Quando analisado à luz dos elementos acima, percebe-se que o PL 4391/21 que visa a regulamentar o lobby no Brasil sugere uma legislação pouco robusta. Não se exige registro obrigatório do agente privado e sim o registro da interação direta entre agente público e privado via audiências, sejam elas presenciais ou telepresenciais, com ou sem agendamento prévio. Apesar de abranger em seu escopo os Poderes Públicos, fornece detalhes sobre sua operacionalização apenas para o âmbito do Poder Executivo Federal.
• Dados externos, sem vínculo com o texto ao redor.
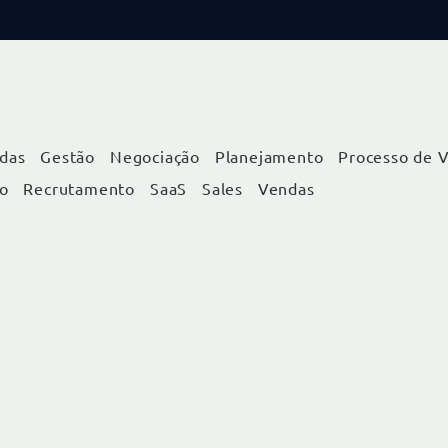
das
Gestão
Negociação
Planejamento
Processo de 
ão
Recrutamento
SaaS
Sales
Vendas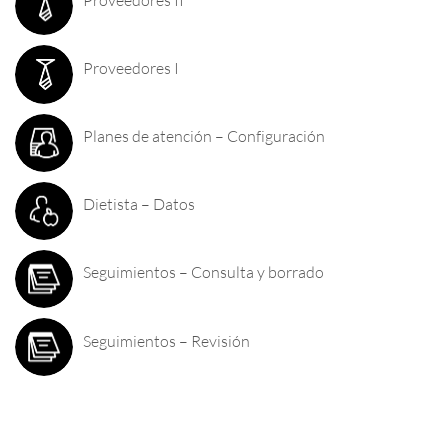
Proveedores I
Planes de atención – Configuración
Dietista – Datos
Seguimientos – Consulta y borrado
Seguimientos – Revisión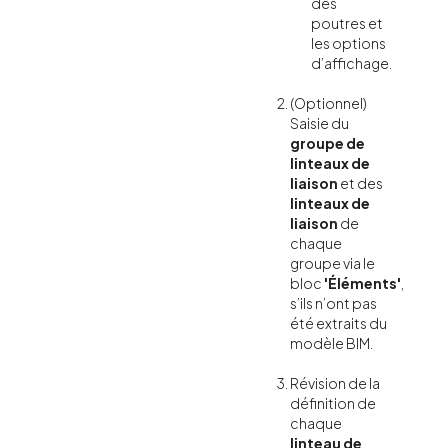
des
poutres et
les options
d’affichage.
(Optionnel)
Saisie du
groupe de
linteaux de
liaison
et des
linteaux de
liaison
de
chaque
groupe via le
bloc
'Éléments'
,
s’ils n’ont pas
été extraits du
modèle BIM.
Révision de la
définition de
chaque
linteau de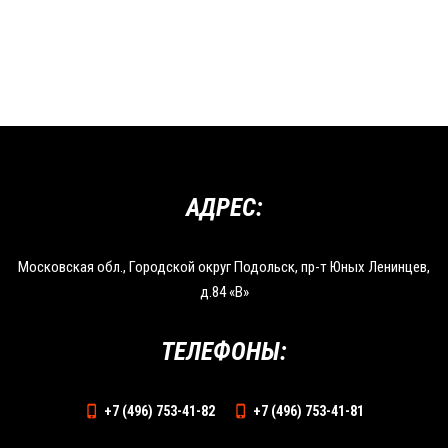
АДРЕС:
Московская обл., Городской округ Подольск, пр-т Юных Ленинцев,
д.84 «В»
ТЕЛЕФОНЫ:
+7 (496) 753-41-82
+7 (496) 753-41-81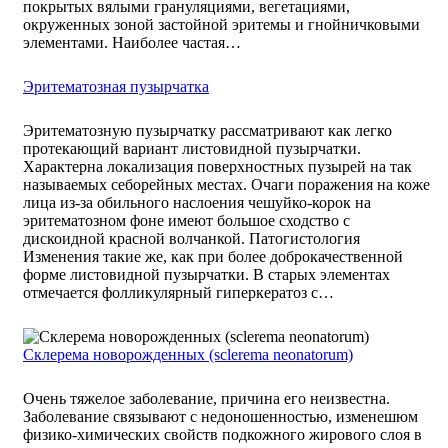
покрытых вялыми грануляциями, вегетациями,
окруженных зоной застойной эритемы и гнойничковыми
элементами. Наиболее частая…
Эритематозная пузырчатка
Эритематозную пузырчатку рассматривают как легко
протекающий вариант листовидной пузырчатки.
Характерна локализация поверхностных пузырей на так
называемых себорейных местах. Очаги поражения на коже
лица из-за обильного наслоения чешуйко-корок на
эритематозном фоне имеют большое сходство с
дискоидной красной волчанкой. Патогистология
Изменения такие же, как при более доброкачественной
форме листовидной пузырчатки. В старых элементах
отмечается фолликулярный гиперкератоз с…
Склерема новорожденных (sclerema neonatorum)
Очень тяжелое заболевание, причина его неизвестна.
Заболевание связывают с недоношенностью, изменешюм
физико-химических свойств подкожного жирового слоя в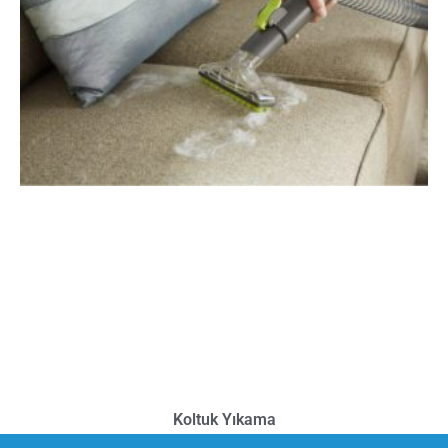
Koltuk Yıkama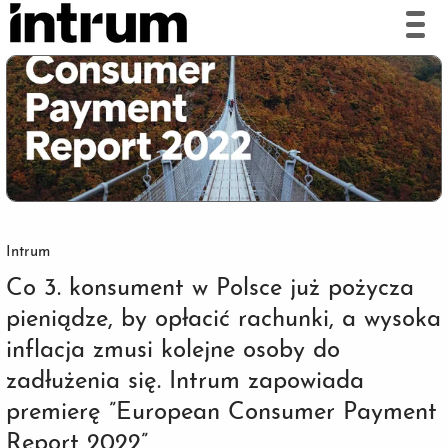
Intrum
Co 3. konsument w Polsce już pożycza
pieniądze, by opłacić rachunki, a wysoka
inflacja zmusi kolejne osoby do
zadłużenia się. Intrum zapowiada
premierę ”European Consumer Payment
Report 2022”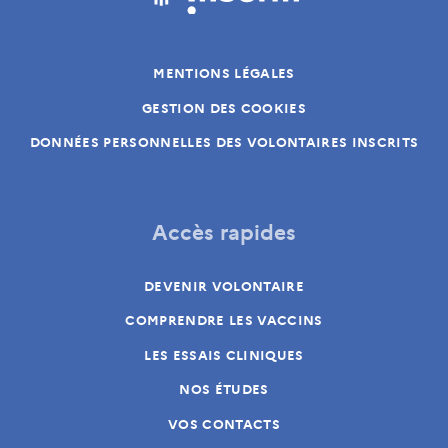
MENTIONS LÉGALES
GESTION DES COOKIES
DONNÉES PERSONNELLES DES VOLONTAIRES INSCRITS
Accès rapides
DEVENIR VOLONTAIRE
COMPRENDRE LES VACCINS
LES ESSAIS CLINIQUES
NOS ÉTUDES
VOS CONTACTS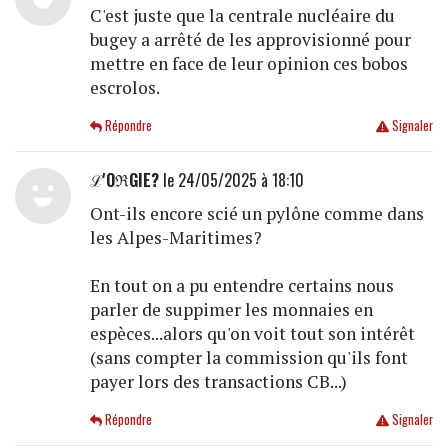
C'est juste que la centrale nucléaire du
bugey a arrêté de les approvisionné pour
mettre en face de leur opinion ces bobos
escrolos.
Répondre
Signaler
ℒ'OℜGIE?
le 24/05/2025 à 18:10
Ont-ils encore scié un pylône comme dans
les Alpes-Maritimes?
En tout on a pu entendre certains nous
parler de suppimer les monnaies en
espèces...alors qu'on voit tout son intérêt
(sans compter la commission qu'ils font
payer lors des transactions CB...)
Répondre
Signaler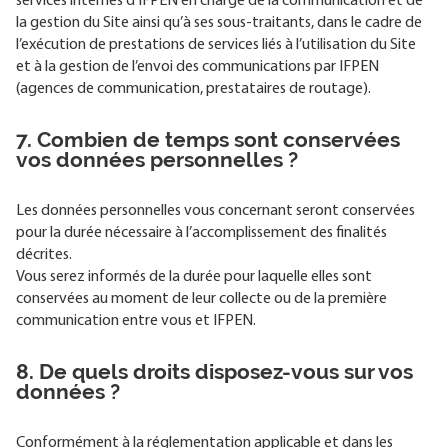
services internes d’IFPEN en charge de la communication et de
la gestion du Site ainsi qu’à ses sous-traitants, dans le cadre de
l’exécution de prestations de services liés à l’utilisation du Site
et à la gestion de l’envoi des communications par IFPEN
(agences de communication, prestataires de routage).
7. Combien de temps sont conservées
vos données personnelles ?
Les données personnelles vous concernant seront conservées
pour la durée nécessaire à l’accomplissement des finalités
décrites.
Vous serez informés de la durée pour laquelle elles sont
conservées au moment de leur collecte ou de la première
communication entre vous et IFPEN.
8. De quels droits disposez-vous sur vos
données ?
Conformément à la réglementation applicable et dans les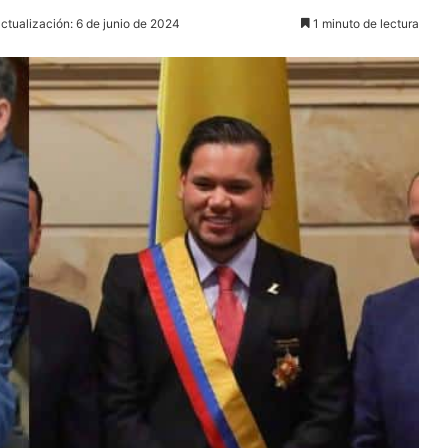
ctualización: 6 de junio de 2024
1 minuto de lectura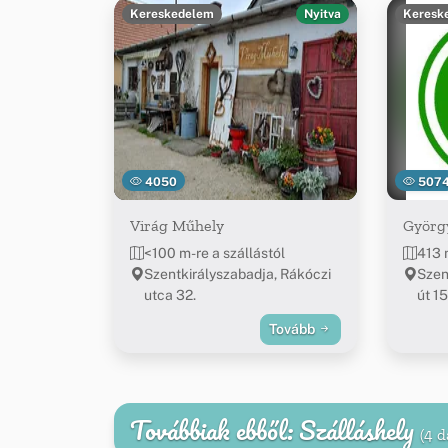
Kereskedelem
Nyitva
Keresk
4050
507
Virág Műhely
Györg
<100 m-re a szállástól
413 
Szentkirályszabadja, Rákóczi
Szen
utca 32.
út 15
Tovább
Továbbiak ebből: Szálláshely
(4 d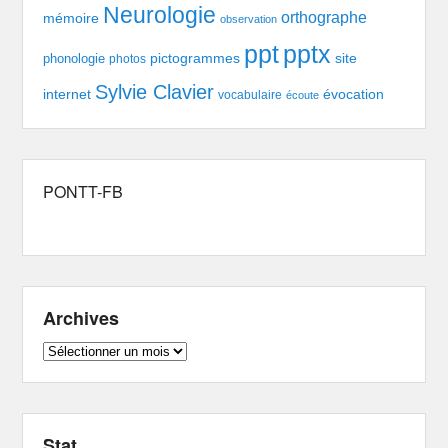
Neurologie
orthographe
mémoire
observation
pptx
ppt
pictogrammes
site
phonologie
photos
Sylvie Clavier
évocation
internet
vocabulaire
écoute
PONTT-FB
Archives
Archives
Stat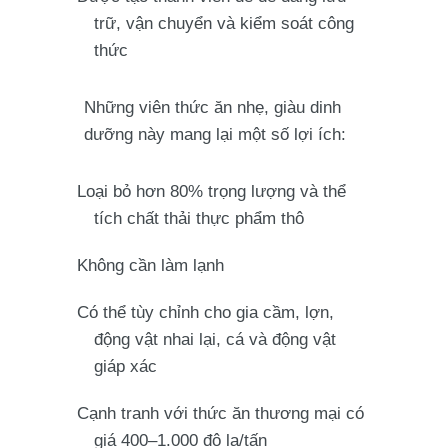
trữ, vận chuyển và kiểm soát công
thức
Những viên thức ăn nhẹ, giàu dinh
dưỡng này mang lại một số lợi ích:
Loại bỏ hơn 80% trọng lượng và thể
tích chất thải thực phẩm thô
Không cần làm lạnh
Có thể tùy chỉnh cho gia cầm, lợn,
động vật nhai lại, cá và động vật
giáp xác
Cạnh tranh với thức ăn thương mại có
giá 400–1.000 đô la/tấn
Nesse âmbito, as audiências deverão ser registradas pelo agente privado no Sistema Eletrônico de Agendas do Poder Executivo Federal (E-agendas). Caberá à CGU (Controladoria Geral da União) fazer a fiscalização sobre o registro das interações e as penalidades previstas são de caráter administrativo. Como não há exigência de registro obrigatório, não cabe prestação de contas ou divulgação de gastos.

Com essas disposições, o PL 4391/21 centra esforços na transparência e publicidade das interações entre agentes públicos e privados, o que tem potencial para evitar atos ilícitos.

No entanto, a atividade de lobby traz um problema que não possui caráter ilícito, mas que se endereçado da forma correta poderia melhorar a qualidade da democracia e fortalecer a transparência. Devido aos problemas de ação coletiva que enfrentamos no Brasil, há um claro desequilíbrio de poder entre os grupos de interesse durante o processo decisório. A construção de mecanismos que fomentem o controle mútuo entre os grupos de interesse poderia evitar a concessão de benefícios desproporcionais e/ou injustificáveis para os grupos de interesse que possuem mais e/ou melhores recursos políticos, por exemplo. Essa é uma das oportunidades que o PL 4391/21 deixa de aproveitar.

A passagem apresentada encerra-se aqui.